L’article 7-2 et l’annexe II de l’accord, qui mentionnent expressément une section de la division centrale à Londres, devront en revanche être modifiés. Il s’agit là de dispositions pratiques sans portée juridique, on peut donc penser que les aménagements rendus nécessaires à la suite du Brexit pourront être effectués par le comité administratif sans que les États membres aient l’obligation de procéder à de nouvelles ratifications d’un accord modifié. L’article 87-1 prévoit précisément la possibilité pour le comité administratif de décider d’une révision pour améliorer le fonctionnement de la juridiction. Les États membres peuvent cependant la refuser (art. 87-3), ce qui entraîne alors la convocation d’une conférence de révision. On notera à cet égard, que la loi de ratification allemande exige qu’une telle révision soit acceptée par une loi spécifique (art 1(2)).

Quelles modifications ?

Une section de la division centrale ne peut exister en dehors du territoire des États participants. La section de Londres ne peut pas être instituée depuis que le Royaume-Uni a quitté l’Union européenne. Sa suppression ne laisse subsister à côté du siège de Paris, que la section de Munich. Les attributions prévues à l’origine pour la section de Londres pourraient, au moins à titre provisoire, être réparties entre Paris, lieu du siège de la division centrale, et Munich. Si, par la suite, une autre section de la division centrale devait être créée dans une autre ville européenne, cela demanderait probablement une ratification par les États Membres.

Conclusion

L’entrée en vigueur du protocole d’application provisoire ne dépend plus que de son acceptation par deux pays. Dès qu’elle sera effective, une part importante de l’accord sur la JUB entrera automatiquement en vigueur.

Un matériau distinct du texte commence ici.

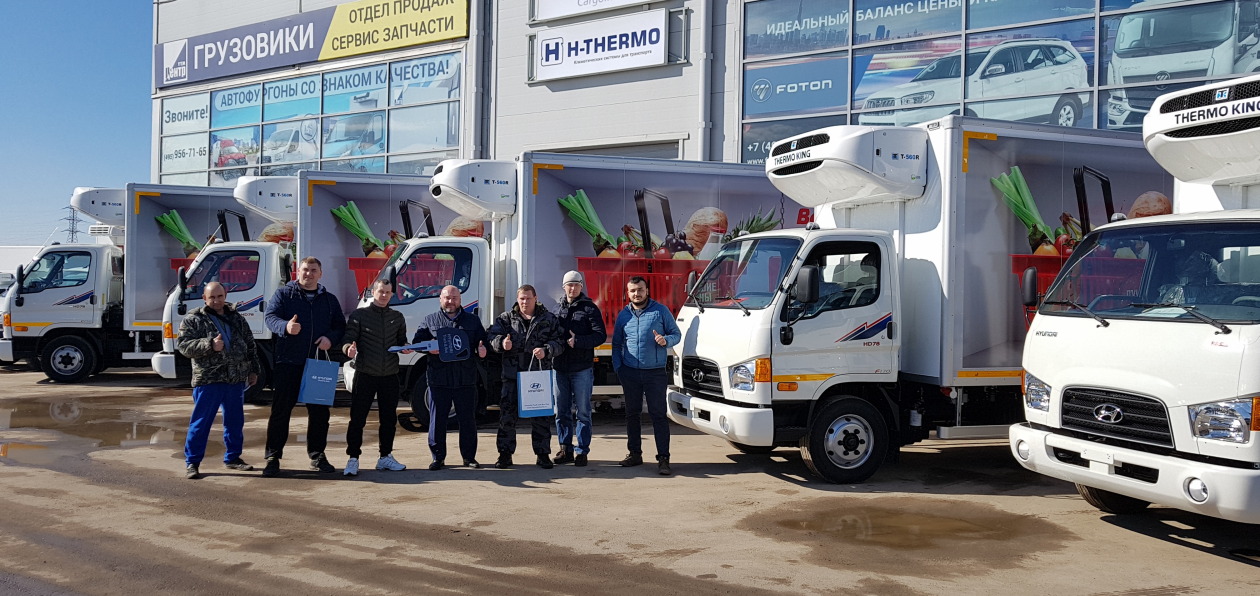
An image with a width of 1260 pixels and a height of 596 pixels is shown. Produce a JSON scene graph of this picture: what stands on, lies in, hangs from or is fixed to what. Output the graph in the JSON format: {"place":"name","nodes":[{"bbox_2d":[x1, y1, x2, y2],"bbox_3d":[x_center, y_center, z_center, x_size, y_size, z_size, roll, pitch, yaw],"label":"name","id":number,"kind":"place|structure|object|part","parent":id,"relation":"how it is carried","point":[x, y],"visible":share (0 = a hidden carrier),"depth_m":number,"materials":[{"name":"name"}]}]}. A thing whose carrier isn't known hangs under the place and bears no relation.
{"place":"outdoors","nodes":[
{"label":"outdoors","id":0,"kind":"place"},
{"bbox_2d":[0,244,44,284],"label":"white building","id":1,"kind":"structure","parent":0,"point":[21,258],"materials":[{"name":"white"}]},
{"bbox_2d":[0,0,156,243],"label":"sky","id":2,"kind":"structure","parent":0,"point":[25,17],"materials":[{"name":"blue"}]},
{"bbox_2d":[0,363,1259,595],"label":"pavement","id":3,"kind":"structure","parent":0,"point":[1180,551],"materials":[{"name":"concrete"}]},
{"bbox_2d":[0,398,189,462],"label":"puddle","id":4,"kind":"object","parent":3,"relation":"on","point":[131,430],"visible":0.72,"materials":[{"name":"brown liquid"}]},
{"bbox_2d":[0,183,245,382],"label":"truck","id":5,"kind":"object","parent":3,"relation":"on","point":[118,198],"visible":0.47,"depth_m":15.99,"materials":[{"name":"white metal"}]},
{"bbox_2d":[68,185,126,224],"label":"refrigeration unit","id":6,"kind":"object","parent":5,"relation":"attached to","point":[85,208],"visible":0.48,"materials":[{"name":"white plastic"}]},
{"label":"truck wheel","id":7,"kind":"part","parent":5,"relation":"part of","materials":[{"name":"black rubber"}]},
{"bbox_2d":[177,278,259,478],"bbox_3d":[-3.617,0.684,8.294,0.645,1.652,0.830,1,1,22],"label":"man","id":8,"kind":"object","parent":3,"relation":"on","point":[220,349],"visible":0.98,"depth_m":8.13},
{"bbox_2d":[121,172,444,384],"bbox_3d":[-4.599,-0.260,15.510,6.157,3.246,2.597,0,1,-41],"label":"truck","id":9,"kind":"object","parent":3,"relation":"on","point":[414,179],"visible":0.35,"depth_m":14.01,"materials":[{"name":"white metal"}]},
{"bbox_2d":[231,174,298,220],"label":"refrigeration unit","id":10,"kind":"object","parent":9,"relation":"attached to","point":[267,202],"visible":0.65,"depth_m":14.56,"materials":[{"name":"white plastic"}]},
{"bbox_2d":[261,254,344,476],"bbox_3d":[-2.915,0.578,8.428,0.645,1.902,0.775,1,1,19],"label":"man","id":11,"kind":"object","parent":3,"relation":"on","point":[307,308],"visible":0.95,"depth_m":8.25},
{"bbox_2d":[298,349,339,406],"bbox_3d":[-2.706,0.699,8.239,0.341,0.504,0.198,0,1,-41],"label":"blue bag","id":12,"kind":"object","parent":11,"relation":"in","point":[329,378],"visible":0.98,"depth_m":8.16,"materials":[{"name":"blue paper"}]},
{"bbox_2d":[341,277,407,475],"bbox_3d":[-2.279,0.689,8.452,0.611,1.681,0.671,1,1,20],"label":"man","id":13,"kind":"object","parent":3,"relation":"on","point":[381,327],"visible":0.98,"depth_m":8.29},
{"bbox_2d":[412,284,492,470],"bbox_3d":[-1.633,0.715,8.585,0.753,1.624,0.725,1,1,31],"label":"man","id":14,"kind":"object","parent":3,"relation":"on","point":[452,308],"visible":0.95,"depth_m":8.39},
{"bbox_2d":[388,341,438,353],"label":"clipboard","id":15,"kind":"object","parent":14,"relation":"in","point":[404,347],"visible":0.78,"depth_m":8.39,"materials":[{"name":"blue"}]},
{"bbox_2d":[485,282,562,468],"bbox_3d":[-0.967,0.696,8.636,0.685,1.677,0.693,1,1,7],"label":"man","id":16,"kind":"object","parent":3,"relation":"on","point":[526,308],"visible":0.95,"depth_m":8.51},
{"bbox_2d":[516,356,555,418],"bbox_3d":[-0.826,0.793,8.260,0.365,0.530,0.186,0,1,-15],"label":"paper bag","id":17,"kind":"object","parent":16,"relation":"in","point":[522,408],"visible":0.99,"depth_m":8.19,"materials":[{"name":"white paper"}]},
{"bbox_2d":[315,155,795,426],"bbox_3d":[-0.514,-0.071,12.625,6.254,3.350,2.888,0,1,-41],"label":"truck","id":18,"kind":"object","parent":3,"relation":"on","point":[408,308],"visible":0.5,"depth_m":11.43,"materials":[{"name":"white metal"}]},
{"bbox_2d":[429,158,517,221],"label":"refrigeration unit","id":19,"kind":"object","parent":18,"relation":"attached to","point":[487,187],"visible":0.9,"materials":[{"name":"white plastic"}]},
{"bbox_2d":[549,269,601,466],"bbox_3d":[-0.543,0.616,8.723,0.567,1.761,0.694,0,1,-18],"label":"man","id":20,"kind":"object","parent":3,"relation":"on","point":[576,293],"visible":0.96,"depth_m":8.52},
{"bbox_2d":[612,274,680,474],"bbox_3d":[0.160,0.649,8.632,0.623,1.741,0.729,0,1,-41],"label":"man","id":21,"kind":"object","parent":3,"relation":"on","point":[627,327],"visible":0.99,"depth_m":8.44},
{"bbox_2d":[743,501,1056,562],"label":"puddle","id":22,"kind":"object","parent":3,"relation":"on","point":[845,522],"visible":0.92,"materials":[{"name":"brown liquid"}]},
{"bbox_2d":[663,112,1159,482],"bbox_3d":[3.327,-0.032,9.234,6.064,3.241,2.598,0,1,-19],"label":"truck","id":23,"kind":"object","parent":3,"relation":"on","point":[783,370],"visible":0.68,"depth_m":8.21,"materials":[{"name":"white metal"}]},
{"bbox_2d":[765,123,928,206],"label":"refrigeration unit","id":24,"kind":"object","parent":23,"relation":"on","point":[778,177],"visible":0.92,"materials":[{"name":"white plastic"}]},
{"label":"wheel","id":25,"kind":"part","parent":23,"relation":"part of","materials":[{"name":"black rubber"}]},
{"bbox_2d":[1011,69,1259,528],"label":"white truck","id":26,"kind":"object","parent":3,"relation":"on","point":[1198,439],"visible":0.99,"depth_m":6.25,"materials":[{"name":"white metal"}]},
{"bbox_2d":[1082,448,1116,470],"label":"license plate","id":27,"kind":"object","parent":26,"relation":"attached to","point":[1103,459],"visible":0.88,"depth_m":6.30,"materials":[{"name":"white"}]},
{"bbox_2d":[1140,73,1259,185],"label":"refrigeration unit","id":28,"kind":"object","parent":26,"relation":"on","point":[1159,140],"visible":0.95,"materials":[{"name":"white plastic"}]},
{"label":"grille","id":29,"kind":"part","parent":26,"relation":"part of","materials":[{"name":"black metal"}]},
{"label":"windshield","id":30,"kind":"part","parent":26,"relation":"part of","materials":[{"name":"glass"}]},
{"label":"headlight","id":31,"kind":"part","parent":26,"relation":"part of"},
{"bbox_2d":[152,0,1259,182],"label":"building","id":32,"kind":"structure","parent":0,"point":[563,100],"depth_m":20.11,"materials":[{"name":"grey metal"}]},
{"bbox_2d":[157,54,462,187],"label":"window","id":33,"kind":"structure","parent":32,"relation":"in","point":[381,148],"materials":[{"name":"glass"}]},
{"bbox_2d":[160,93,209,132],"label":"window sign","id":34,"kind":"object","parent":33,"relation":"attached to","point":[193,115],"visible":0.95,"depth_m":29.99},
{"bbox_2d":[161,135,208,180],"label":"window sign","id":35,"kind":"object","parent":33,"relation":"attached to","point":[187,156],"visible":0.87,"depth_m":28.88,"materials":[{"name":"white"}]},
{"bbox_2d":[155,0,466,88],"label":"banner sign","id":36,"kind":"object","parent":32,"relation":"attached to","point":[210,75],"visible":0.97,"depth_m":26.99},
{"bbox_2d":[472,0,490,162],"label":"drainpipe","id":37,"kind":"object","parent":32,"relation":"attached to","point":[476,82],"visible":0.64,"depth_m":22.70,"materials":[{"name":"grey metal"}]},
{"bbox_2d":[532,0,661,22],"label":"sign","id":38,"kind":"object","parent":32,"relation":"attached to","point":[545,15],"visible":0.98,"depth_m":21.32,"materials":[{"name":"white"}]},
{"bbox_2d":[531,7,668,81],"bbox_3d":[-0.693,-5.549,20.729,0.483,1.313,2.871,0,1,-41],"label":"sign","id":39,"kind":"object","parent":32,"relation":"attached to","point":[547,63],"visible":0.99,"depth_m":20.58,"materials":[{"name":"white plastic"}]},
{"bbox_2d":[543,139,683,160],"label":"garage door","id":40,"kind":"structure","parent":32,"relation":"in","point":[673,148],"depth_m":19.87,"materials":[{"name":"grey metal"}]},
{"bbox_2d":[698,1,714,162],"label":"drainpipe","id":41,"kind":"object","parent":32,"relation":"attached to","point":[706,40],"visible":0.68,"depth_m":19.45,"materials":[{"name":"grey metal"}]},
{"bbox_2d":[741,0,1259,165],"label":"window","id":42,"kind":"structure","parent":32,"relation":"in","point":[971,44],"depth_m":16.19,"materials":[{"name":"glass"}]},
{"bbox_2d":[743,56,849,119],"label":"window sign","id":43,"kind":"object","parent":42,"relation":"attached to","point":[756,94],"visible":0.91,"depth_m":18.79,"materials":[{"name":"blue"}]},
{"label":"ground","id":44,"kind":"structure","parent":0},
{"bbox_2d":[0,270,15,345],"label":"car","id":45,"kind":"object","parent":44,"relation":"on","point":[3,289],"visible":0.16,"depth_m":19.98,"materials":[{"name":"white metal"}]},
{"bbox_2d":[61,205,81,243],"label":"transmission tower","id":46,"kind":"structure","parent":44,"relation":"on","point":[73,219],"materials":[{"name":"grey metal"}]}
]}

Pendant une période d’environ huit mois, tout sera mis en œuvre pour que les dispositions restantes de l’accord puissent également s’appliquer. Dès que le comité préparatoire aura annoncé que tous les organes de la juridiction sont prêts (juges nommés, greffe et sous-greffes opérationnels, divisions locales et division centrale prêtes à recevoir les premiers dossiers), l’Allemagne, en tant que dernier État à ne pas l’avoir fait, déposera ses instruments de ratification auprès du Conseil de l’Union européenne. Le premier jour du quatrième mois faisant suite à ce dépôt, l’accord sur la JUB entrera complètement en vigueur et les premières actions en contrefaçon ou demandes de nullité, pourront être portées devant la juridiction.

Simultanément, le règlement (UE) 1257/2012 sur le brevet européen à effet unitaire (le brevet unitaire) deviendra immédiatement applicable dans tous les États ayant ratifié l’accord sur la JUB. Parmi les vingt-sept États membres de l’Union européenne, seize l’ont déjà fait. Les principaux absents sont pour l’instant des pays comme l’Espagne, la Pologne ou la Hongrie. De plus les pays hors de l’Union européenne, comme le Royaume-Uni ou la Suisse, ne peuvent bénéficier ni de la nouvelle juridiction ni du brevet unitaire.

Pour les sceptiques, il restera possible de profiter des dispositions transitoires. Elles permettent, pendant une durée de sept ans (éventuellement prolongeable), de choisir un tribunal national à la place de la JUB ou de faire enregistrer, pour une demande de brevet européen ou un brevet européen, une déclaration de dérogation selon laquelle seuls les tribunaux nationaux sont compétents pour cette demande de brevet ou ce brevet, jusqu’à son expiration. L’enregistrement de ces déclarations auprès du greffe de la juridiction pourra commencer dès l’ouverture d’une période préliminaire (sunrise period), probablement après que le système informatique soit opérationnel et le greffe institué en application du protocole provisoire.

L’avenir nous dira quelle politique adopteront les entreprises. Cela dépendra évidemment de la qualité, du coût et de la rapidité de la procédure devant cette nouvelle juridiction.